Thankfully, there are multiple parties in Oman working to ensure that all four turtle species are protected. One such organisation is the Environment Society of Oman (ESO), which is a part of a collaborative effort to conserve turtles among other species.
“ESO conducts awareness campaigns with local communities in turtle nesting areas. We aim to raise awareness on the impact of these human activities on the turtles and how these can be rectified to help protect and conserve these turtles.
“The campaign focuses on communication with different stakeholders within the local communities. Some of our main government stakeholders include the Ministry of Environment and Climate Affairs and the Ministry of Agriculture and Fisheries Wealth as the sea turtles of Oman are a shared resource and joint responsibility for everyone to conserve,” ESO’s Yusra Jaffer said.
Andrew Willson who has been working for Five Oceans Environmental Services in Oman for 10 years, said that there are concerns, but there is also hope to save the turtles in Oman, since some conservation programmes had worked out really well in the past, world over.
“The threats are complex and compounding which makes studying the significance of threats (or impact on population) difficult and hard to pull apart where the issues are.
“Globally some populations have seen fantastic recoveries in the last few decades as conservation measures have taken hold and become effective. These are the examples that prove conservation efforts are valuable and we still have a chance to reverse negative trends in populations at risk,” he added.
Nicholas Pilcher, founder and executive director of Marine Research Foundation, and who has worked extensively on turtle conservation in the Middle East said that there is a hope that the turtles might survive this bout of climate change.
“The climate has changed on this planet many a times in the last millions of years and the turtles have adapted and survived. It will however mean a massive loss of turtles before they recover and during this time the few that are left will still be. And these turtles nest all around the world, so while one local population might go extinct, it might not happen everywhere,” he said.

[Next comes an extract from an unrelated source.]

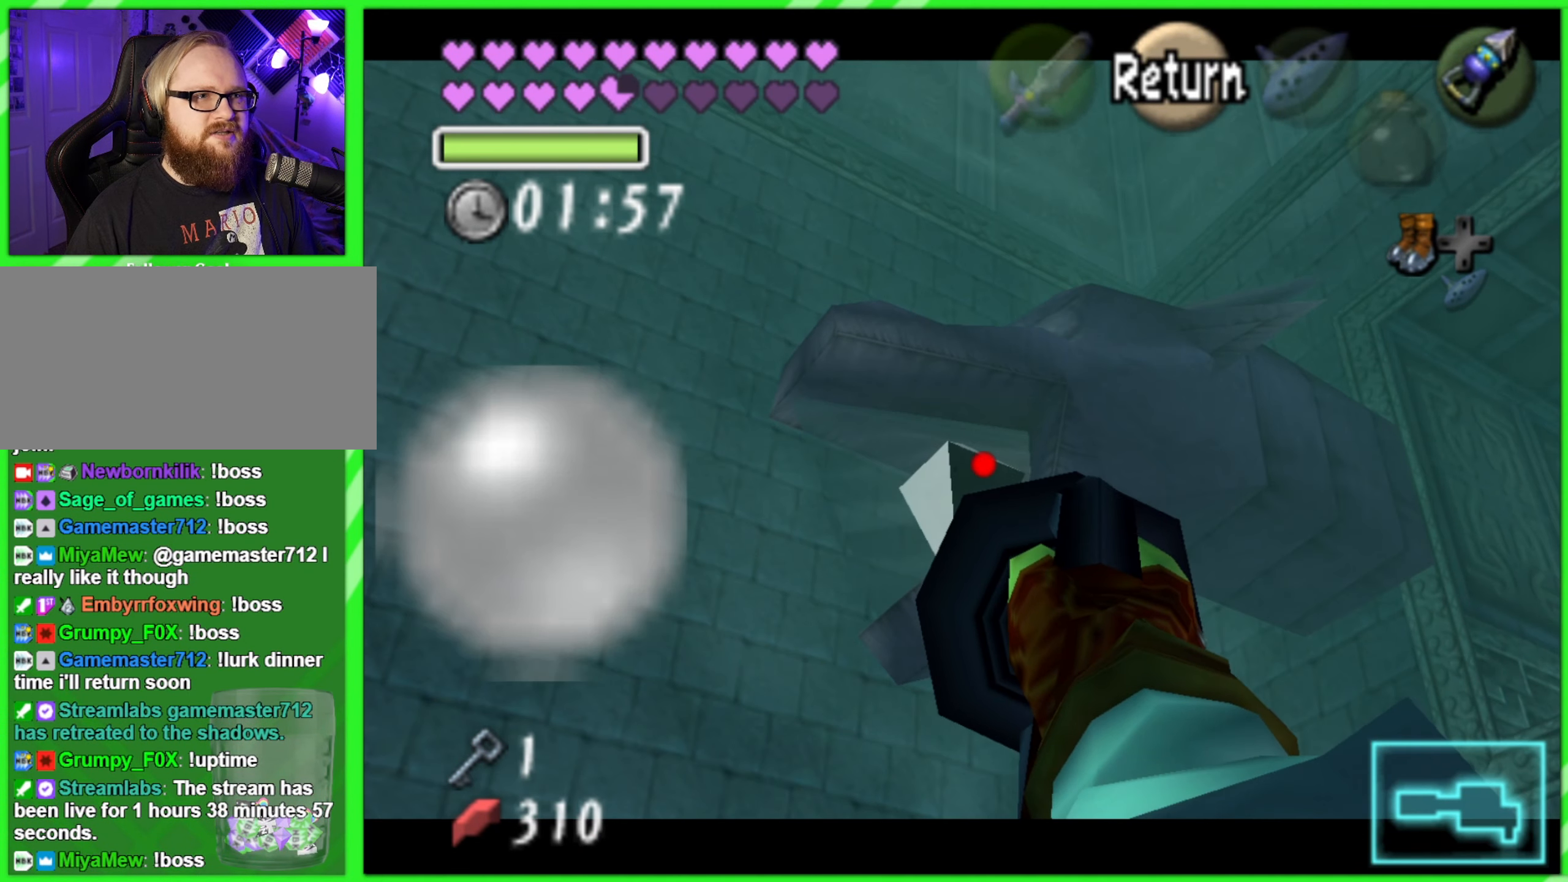
{"buttons": [], "left_stick": "center", "events": [[33, "left_stick", "up-left"], [133, "left_stick", "center"], [466, "C_RIGHT", "up"]]}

ESO efforts on Masirah Island
ESO has been studying loggerhead sea turtles on the Island of Masirah since 2006. The findings have led to a population re-assessment conducted by the International Union for Conservation of Nature (IUCN) leading to the designation of the Northwest Indian Ocean Loggerhead sub-population to be considered as critically endangered.
ESO has also collects data and information on other sea turtle species nesting on the island including green, olive Ridley and hawksbill sea turtles.
ESO has prepared emergency action plans to aid in the recovery of the populations of loggerhead turtles in Oman. However, its implementation needs to be a joint effort between government, private sector and community members.
“Awareness campaigns within the local communities as well stakeholder engagement are ongoing. Continuing research also helps us to identify what threats to sea turtles and what we can do to address them,” ESO’s Yusra Jaffer said.